START PROVIDED DATA

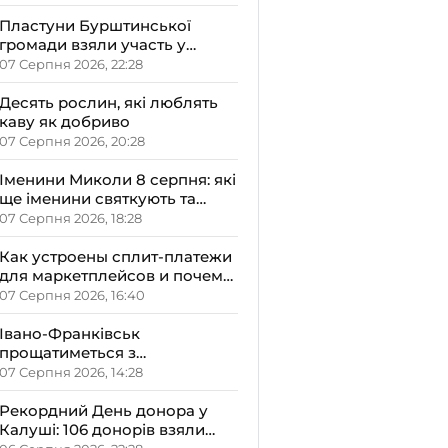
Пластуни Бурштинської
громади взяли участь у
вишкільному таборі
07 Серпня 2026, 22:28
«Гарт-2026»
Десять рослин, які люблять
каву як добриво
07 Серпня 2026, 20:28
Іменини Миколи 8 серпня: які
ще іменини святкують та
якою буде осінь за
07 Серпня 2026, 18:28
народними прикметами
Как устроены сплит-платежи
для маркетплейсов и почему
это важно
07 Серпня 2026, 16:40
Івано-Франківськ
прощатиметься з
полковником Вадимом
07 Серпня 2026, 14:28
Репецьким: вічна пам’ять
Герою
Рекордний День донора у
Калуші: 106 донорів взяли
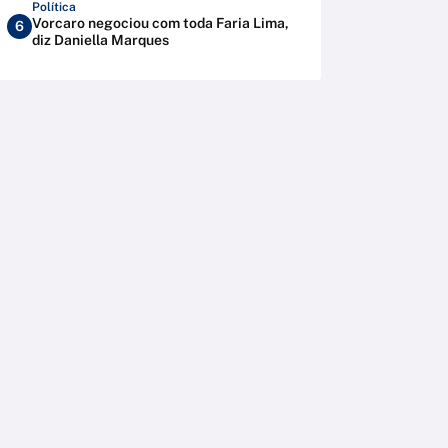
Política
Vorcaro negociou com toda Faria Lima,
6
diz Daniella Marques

END PROVIDED DATA

Transcribe the text of all the records verbatim, line for line, and leave out the pictures.

Пластуни Бурштинської
громади взяли участь у
вишкільному таборі
07 Серпня 2026, 22:28
«Гарт-2026»
Десять рослин, які люблять
каву як добриво
07 Серпня 2026, 20:28
Іменини Миколи 8 серпня: які
ще іменини святкують та
якою буде осінь за
07 Серпня 2026, 18:28
народними прикметами
Как устроены сплит-платежи
для маркетплейсов и почему
это важно
07 Серпня 2026, 16:40
Івано-Франківськ
прощатиметься з
полковником Вадимом
07 Серпня 2026, 14:28
Репецьким: вічна пам’ять
Герою
Рекордний День донора у
Калуші: 106 донорів взяли
Política
Vorcaro negociou com toda Faria Lima,
6
diz Daniella Marques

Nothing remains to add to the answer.